Has anyone figured about incorrect annotations? The polygon co-ordinates are exceeding the height or width of the image.
Example 1: Image - id_efa2d99456fa83bfcf0a6d2b.jpg | Polygon - POLYGON ((1752 1123, 1752 1222, 1492 1222, 1492 1123, 1752 1123)); width, height = 1196, 1585
Example 2: Image - id_139c84d7b7b9355147f1f830.jpg | Polygon - POLYGON ((1473 1719, 1473 1885, 1296 1885, 1296 1719, 1473 1719)); width, height = 1577, 1567
There are over hundred such incorrect polygons, which also raise doubts about the accuracy of other polygons.
Can the moderator suggest the routes that we competitors can take?
I dont believe we are pointing to the same problem!
Images that contain this many bollworms usually come from farmers who do not check their traps as often as guidlines suggest. As a result, the pests are in a later phase of decomposition, and can thus be structurally a little different from the ones in fewer-pest, closer to guideline, images. For now we've asked annotators not to get too caught up in the details of such organic science. Hopefully in future releases of the dataset we can get more exact.
In a paper a couple years ago we talk about some of the difficulties in annotating this data. Please have a look if you're curious.
please count only 100. You will get this in very low density. So you will guess that data is right. The bounding box may be wrong in some places. We should try to make it more accurate using the given data. I counted. Once you try...
I am a member of the Wadhwani AI ML team and had some part in the curation of this data set.
I've looked into this issue and I believe this is a result of the annotation tool we used for a subset of the images, including these. The tool allowed annotators to draw boxes whose bounds could go outside of the image, but didn't "clip" the coordinates back to the valid area prior to saving. Competitors whose modelling framework doesn't automatically take care of this can force the clipping by:
from shapely.wkt import loads from shapely.ops import clip_by_rect from shapely.geometry import box
bounding_box = loads('POLYGON ((1752 1123, 1752 1222, 1492 1222, 1492 1123, 1752 1123))') image_frame = box(0, 0, 1567, 1577) valid_box = clip_by_rect(bounding_box, *image_frame.bounds)
I hope that helps. The Wadhwani AI team really appreciates everyone's effort, not just with the modelling, but in threads like this with the data. We wish everyone the best of luck!
@jerome-white @amyfIorida626 wanted to get some clarity regarding the missing annotations in the dataset.

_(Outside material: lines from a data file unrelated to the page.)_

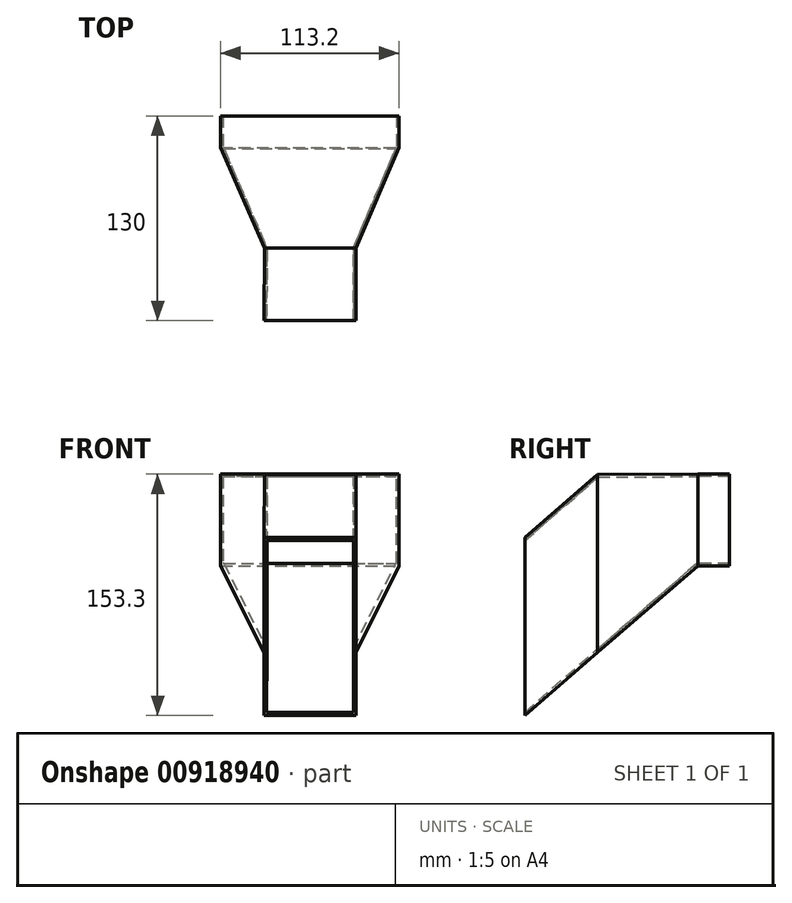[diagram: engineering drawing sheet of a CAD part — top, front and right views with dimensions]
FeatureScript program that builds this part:
annotation { "Feature Type Name" : "Feature", "Feature Type Description" : "" }
export const myFeature = defineFeature(function(context is Context, id is Id, definition is map)
    precondition{}
    {
        {
            var Q0;
            Q0=qCreatedBy(makeId("Front.planeOp"),FACE);
            var sketch = newSketch(context, id + "F0", { "sketchPlane" : qUnion([Q0])});
            skLineSegment(sketch, "E0.bottom", {"start": v(-56.45, 58.3) * mm, "end": v(56.75, 58.3) * mm});
            skLineSegment(sketch, "E0.top", {"start": v(-56.45, 0.1) * mm, "end": v(56.75, 0.1) * mm});
            skLineSegment(sketch, "E0.left", {"start": v(-56.45, 58.3) * mm, "end": v(-56.45, 0.1) * mm});
            skLineSegment(sketch, "E0.right", {"start": v(56.75, 58.3) * mm, "end": v(56.75, 0.1) * mm});
            skSolve(sketch);
        }
        {
            var Q0;
            Q0=qCreatedBy(makeId("Front.planeOp"),FACE);
            var Q1;
            Q1=qBodyType(qCreatedBy(id+"F2",EDGE),BodyType.WIRE);
            cPlane(context, id + "F1", {"entities" : qUnion([Q0, Q1]), "cplaneType" : CPlaneType.OFFSET, "offset" : 64 * mm, "width" : 150 * mm, "height" : 150 * mm});
        }
        {
            var Q0;
            Q0=qCreatedBy(id+"F1.planeOp",FACE);
            var sketch = newSketch(context, id + "F2", { "sketchPlane" : qUnion([Q0])});
            skLineSegment(sketch, "E1.bottom", {"start": v(-28.73, 58.2) * mm, "end": v(29.47, 58.2) * mm});
            skLineSegment(sketch, "E1.top", {"start": v(-28.73, -55) * mm, "end": v(29.47, -55) * mm});
            skLineSegment(sketch, "E1.left", {"start": v(-28.73, 58.2) * mm, "end": v(-28.73, -55) * mm});
            skLineSegment(sketch, "E1.right", {"start": v(29.47, 58.2) * mm, "end": v(29.47, -55) * mm});
            skSolve(sketch);
        }
        {
            var Q0;
            Q0=makeQuery(id+"F0.imprint","IMPRINT",FACE,{"disambiguationData":[TD([[makeQuery(id+"F0.imprint","IMPRINT",EDGE,{"derivedFrom":sQuery(id+"F0.wireOp",EDGE,"E0.bottom")}),-1.0]])]});
            var Q1;
            Q1=makeQuery(id+"F2.imprint","IMPRINT",FACE,{"disambiguationData":[TD([[makeQuery(id+"F2.imprint","IMPRINT",EDGE,{"derivedFrom":sQuery(id+"F2.wireOp",EDGE,"E1.bottom")}),-1.0]])]});
            loft(context, id + "F3", {"sheetProfilesArray" : [{ "sheetProfileEntities" : qUnion([Q0]) }, { "sheetProfileEntities" : qUnion([Q1]) }]});
        }
        {
            var Q0;
            Q0=makeQuery(id+"F3.opLoft","CAP_FACE",FACE,{"disambiguationData":[OSD([makeQuery(id+"F0.imprint","IMPRINT",FACE,{"disambiguationData":[TD([[makeQuery(id+"F0.imprint","IMPRINT",EDGE,{"derivedFrom":sQuery(id+"F0.wireOp",EDGE,"E0.bottom")}),-1.0]])]})])],"isStart":true});
            extrude(context, id + "F4", {"entities" : qUnion([Q0]), "operationType" : NewBodyOperationType.ADD, "depth" : 20 * mm, "offsetDistance" : 25 * mm});
        }
        {
            var Q0;
            Q0=qCreatedBy(makeId("Front.planeOp"),FACE);
            cPlane(context, id + "F5", {"entities" : qUnion([Q0]), "cplaneType" : CPlaneType.OFFSET, "offset" : 110 * mm, "width" : 150 * mm, "height" : 150 * mm});
        }
        {
            var Q0;
            Q0=qCreatedBy(id+"F5.planeOp",FACE);
            var sketch = newSketch(context, id + "F6", { "sketchPlane" : qUnion([Q0])});
            skLineSegment(sketch, "E2.bottom", {"start": v(-28.78, 18.2) * mm, "end": v(29.42, 18.2) * mm});
            skLineSegment(sketch, "E2.top", {"start": v(-28.78, -95) * mm, "end": v(29.42, -95) * mm});
            skLineSegment(sketch, "E2.left", {"start": v(-28.78, 18.2) * mm, "end": v(-28.78, -95) * mm});
            skLineSegment(sketch, "E2.right", {"start": v(29.42, 18.2) * mm, "end": v(29.42, -95) * mm});
            skSolve(sketch);
        }
        {
            var Q1;
            Q1=makeQuery(id+"F2.imprint","IMPRINT",FACE,{"disambiguationData":[TD([[makeQuery(id+"F2.imprint","IMPRINT",EDGE,{"derivedFrom":sQuery(id+"F2.wireOp",EDGE,"E1.bottom")}),-1.0]])]});
            var Q2;
            Q2=makeQuery(id+"F6.imprint","IMPRINT",FACE,{"disambiguationData":[TD([[makeQuery(id+"F6.imprint","IMPRINT",EDGE,{"derivedFrom":sQuery(id+"F6.wireOp",EDGE,"E2.bottom")}),-1.0]])]});
            loft(context, id + "F7", {"operationType" : NewBodyOperationType.ADD, "sheetProfilesArray" : [{ "sheetProfileEntities" : qUnion([Q1]) }, { "sheetProfileEntities" : qUnion([Q2]) }]});
        }
        {
            var Q0;
            Q0=makeQuery(id+"F4.opExtrude","CAP_FACE",FACE,{"disambiguationData":[OSD([makeQuery(id+"F0.imprint","IMPRINT",FACE,{"disambiguationData":[TD([[makeQuery(id+"F0.imprint","IMPRINT",EDGE,{"derivedFrom":sQuery(id+"F0.wireOp",EDGE,"E0.bottom")}),-1.0]])]})])],"isStart":false});
            var Q1;
            Q1=makeQuery(id+"F7.opLoft","CAP_FACE",FACE,{"disambiguationData":[OSD([makeQuery(id+"F6.imprint","IMPRINT",FACE,{"disambiguationData":[TD([[makeQuery(id+"F6.imprint","IMPRINT",EDGE,{"derivedFrom":sQuery(id+"F6.wireOp",EDGE,"E2.bottom")}),-1.0]])]})])],"isStart":true});
            shell(context, id + "F8", {"entities" : qUnion([Q0, Q1]), "thickness" : 1.6 * mm});
        }
    });
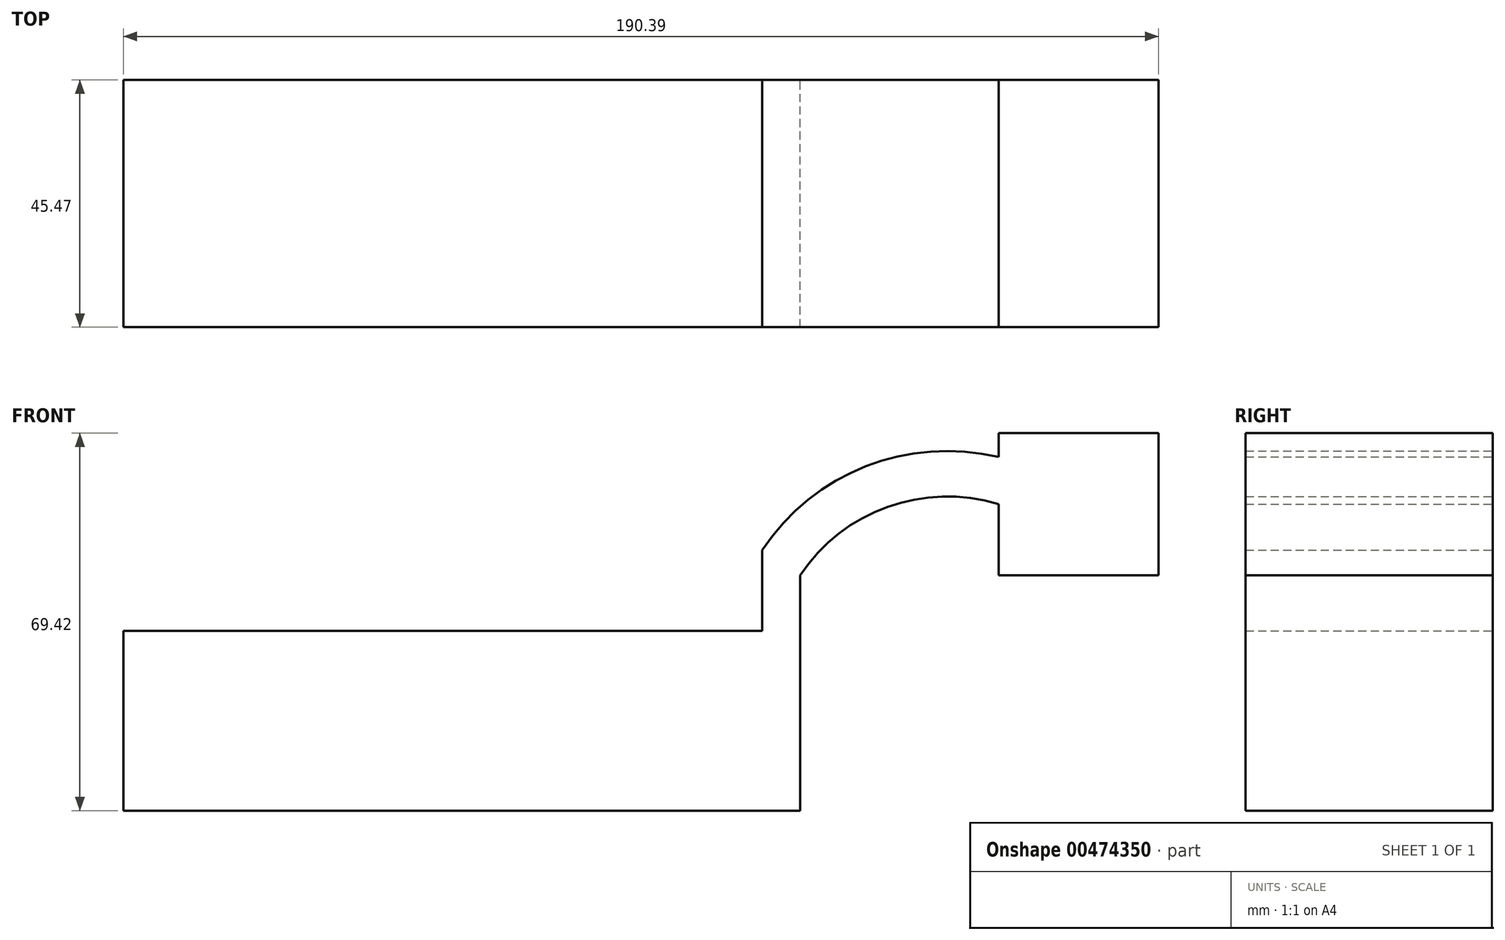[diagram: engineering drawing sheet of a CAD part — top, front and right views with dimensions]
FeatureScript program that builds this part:
annotation { "Feature Type Name" : "Feature", "Feature Type Description" : "" }
export const myFeature = defineFeature(function(context is Context, id is Id, definition is map)
    precondition{}
    {
        {
            var Q0;
            Q0=qCreatedBy(makeId("Front.planeOp"),FACE);
            var sketch = newSketch(context, id + "F0", { "sketchPlane" : qUnion([Q0])});
            skLineSegment(sketch, "E0.bottom", {"start": v(-61.54, 15.56) * mm, "end": v(62.92, 15.56) * mm});
            skLineSegment(sketch, "E0.top", {"start": v(-61.54, -17.5) * mm, "end": v(62.92, -17.5) * mm});
            skLineSegment(sketch, "E0.left", {"start": v(-61.54, 15.56) * mm, "end": v(-61.54, -17.5) * mm});
            skLineSegment(sketch, "E0.right", {"start": v(62.92, 15.56) * mm, "end": v(62.92, -17.5) * mm});
            skLineSegment(sketch, "E1.bottom", {"start": v(128.85, 51.92) * mm, "end": v(99.4, 51.92) * mm});
            skLineSegment(sketch, "E1.top", {"start": v(128.85, 25.8) * mm, "end": v(99.4, 25.8) * mm});
            skLineSegment(sketch, "E1.left", {"start": v(128.85, 51.92) * mm, "end": v(128.85, 25.8) * mm});
            skLineSegment(sketch, "E1.right", {"start": v(99.4, 51.92) * mm, "end": v(99.4, 25.8) * mm});
            skLineSegment(sketch, "E2", {"start": v(62.92, 15.56) * mm, "end": v(62.92, 25.8) * mm});
            skArc(sketch, "E3", {"start": v(99.4, 38.86) * mm, "mid": v(79, 38.37) * mm, "end": v(62.92, 25.8) * mm});
            skArc(sketch, "E4.0", {"start": v(99.4, 47.54) * mm, "mid": v(75, 45.82) * mm, "end": v(55.95, 30.45) * mm});
            skLineSegment(sketch, "E5", {"start": v(55.95, 30.45) * mm, "end": v(55.95, 15.56) * mm});
            skSolve(sketch);
        }
        {
            var Q0;
            {var subQ1=sQuery(id+"F0.wireOp",EDGE,"E2");Q0=makeQuery(id+"F0.imprint","IMPRINT",FACE,{"disambiguationData":[TD([[makeQuery(id+"F0.imprint","IMPRINT",EDGE,{"derivedFrom":subQ1}),1.0]])]});}
            var Q1;
            {var subQ1=sQuery(id+"F0.wireOp",EDGE,"E1.bottom");Q1=makeQuery(id+"F0.imprint","IMPRINT",FACE,{"disambiguationData":[TD([[makeQuery(id+"F0.imprint","IMPRINT",EDGE,{"derivedFrom":subQ1}),1.0]])]});}
            var Q2;
            Q2=makeQuery(id+"F0.imprint","IMPRINT",FACE,{"disambiguationData":[TD([[makeQuery(id+"F0.imprint","IMPRINT",EDGE,{"derivedFrom":sQuery(id+"F0.wireOp",EDGE,"E0.top")}),1.0]])]});
            extrude(context, id + "F1", {"entities" : qUnion([Q0, Q1, Q2]), "depth" : 45.47 * mm});
        }
    });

I have posed my questions below:
1. There are multiple images in the train set which have got worms (both pink bollworm and american bollworm), however, there are no annotations provided against those and the worm count in train set is 0. A few examples are id_3ccc249d56051088043fc07c.jpg, id_3ce537a8c42732341d5abf63.jpg, id_3d95259edba1e3baa82a9de0.jpg. There are many many such images. My question is - Is similar behavior visible in the test set as well? Or is the count of worms precise for the test set that wadhwaniAI holds?
2. I wanted to know if it falls under the rules of the competition to correct the annotations of images which are incorrectly annotated using a labelling tool to draw polygons? These may include - ones which are exceeding the limits of the bounding box and also - ones which arent tagged at all! The reason it is required is for cross validation. Such images in cross validation set impacts the decision making in choosing the algorithm and architecture.
Wouldnt make sense to provide a solution to the problem if thats not the approach WadhwaniAI is looking for! Do let me know the answer to the above stated points.
Repeating here for transparency:
With respect to the second point: from Wadhwani's perspective, we wouldn't have any problems with you altering the training data to boost your performance. Most competitors augment the data somehow -- I guess this would be just an extreme instance of that. We only ask that assistance with such alterations don't come from Wadhwani AI staff; I don't think that would be fair to other competitors.
If your model ends up being one of the winners, please provide your altered set along with your submission so that we can reproduce the results and really get the bottom of how your solution works. Even if you're not one of the finalists, however, it would be great if you could share whatever new resources you create with us. Once the competition is complete, I can get your annotations vetted by our experts and potentially added to our permanent set.